I bought the Lenovo Z500 with GT 740m 2gb. I cancelled the Samsung np370 order from flipkart at the last moment (the product had arrived at my local hub  ). I am so happy i took this Z500. If your budget is lower, then get the 1gb gt740m version of the Z500. My friend bought the 1gb version of Z500 for about 43k from Kolkata.





Sukhvinder789 said:


> if u buy Lenovo Z500, then please post a review of it!


here is my review... 
*www.thinkdigit.com/forum/laptops-netbooks/175511-lenovo-z500-gt-740m-thread.html

.
.
.
.
.
BTW, i think the cheapest gaming laptop, with i5, as of today, is.....
*www.flipkart.com/lenovo-essential-...-ci5-8gb-1tb-dos-2gb-graph/p/itmdm4rmkkknhx4g

and with AMD config, the cheapest gaming laptop is...
*www.flipkart.com/lenovo-essential-...MDM799ZGJTXAVT&icmpid=reco_pp_same_computer_1


----------



## deepanshuchg (Jul 8, 2013)

thinkdigit123 said:


> I bought the Lenovo Z500 with GT 740m 2gb. I cancelled the Samsung np370 order from flipkart at the last moment (the product had arrived at my local hub  ).
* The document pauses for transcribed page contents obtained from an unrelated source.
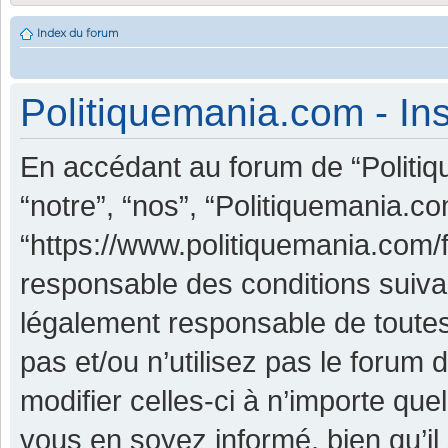
Index du forum
Politiquemania.com - Ins
En accédant au forum de “Politiq
“notre”, “nos”, “Politiquemania.co
“https://www.politiquemania.com/
responsable des conditions suiva
légalement responsable de toutes
pas et/ou n’utilisez pas le foru
modifier celles-ci à n’importe qu
vous en soyez informé, bien qu’il 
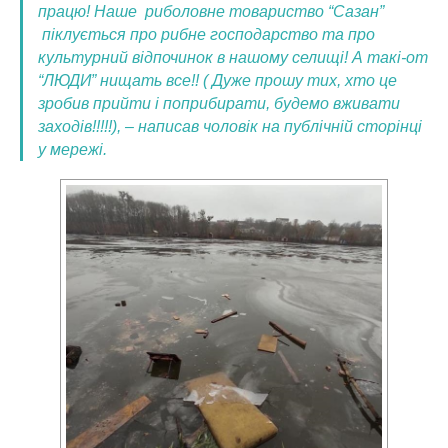
працю! Наше риболовне товариство “Сазан”
піклується про рибне господарство та про
культурний відпочинок в нашому селищі! А такі-от
“ЛЮДИ” нищать все!! ( Дуже прошу тих, хто це
зробив прийти і поприбирати, будемо вживати
заходів!!!!!)
, – написав чоловік на публічній сторінці
у мережі.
I am so happy i took this Z500. If your budget is lower, then get the 1gb gt740m version of the Z500. My friend bought the 1gb version of Z500 for about 43k from Kolkata.
> 
> 
> 
> ...



Thr budget is not a problem for me now
I can increase it upto 45k but i need long life so am not sure with the old architecture 740m i am in dilema again


----------



## thinkdigit123 (Jul 8, 2013)

deepanshuchg said:


> I can increase it upto 45k but i need long life so am not sure with the old architecture 740m i am in dilema again


bro, dont get into a dilemma again! The GT740m is awesome irrespective of the older architecture. Even i was of your perspective to obtain the most future proof PC out there but then i realised that even if i buy a Haswell with Kepler GPU, my PC must get outdated after 5 years. And now my Z500, with IvyBridge & GK208 GPU will be behind by about 10-20% from a Haswell & GK107 GPU in performance and it will also get outdated at the same time! So why to wait for Haswell and also shell out an extra 5000-10000rs for just 10-20% improvement?


----------



## deepanshuchg (Jul 8, 2013)

thinkdigit123 said:


> bro, dont get into a dilemma again! The GT740m is awesome irrespective of the older architecture. Even i was of your perspective to obtain the most future proof PC out there but then i realised that even if i buy a Haswell with Kepler GPU, my PC must get outdated after 5 years. And now my Z500, with IvyBridge & GK208 GPU will be behind by about 10-20% from a Haswell & GK107 GPU in performance and it will also get outdated at the same time! So why to wait for Haswell and also shell out an extra 5000-10000rs for just 10-20% improvement?



I contacted lenovo to ask where is there service center and they told me to ask the dealer itself 

And then i contacted the dealer and till now they have the old z500 .. They dont even know abt the new model with 740m


----------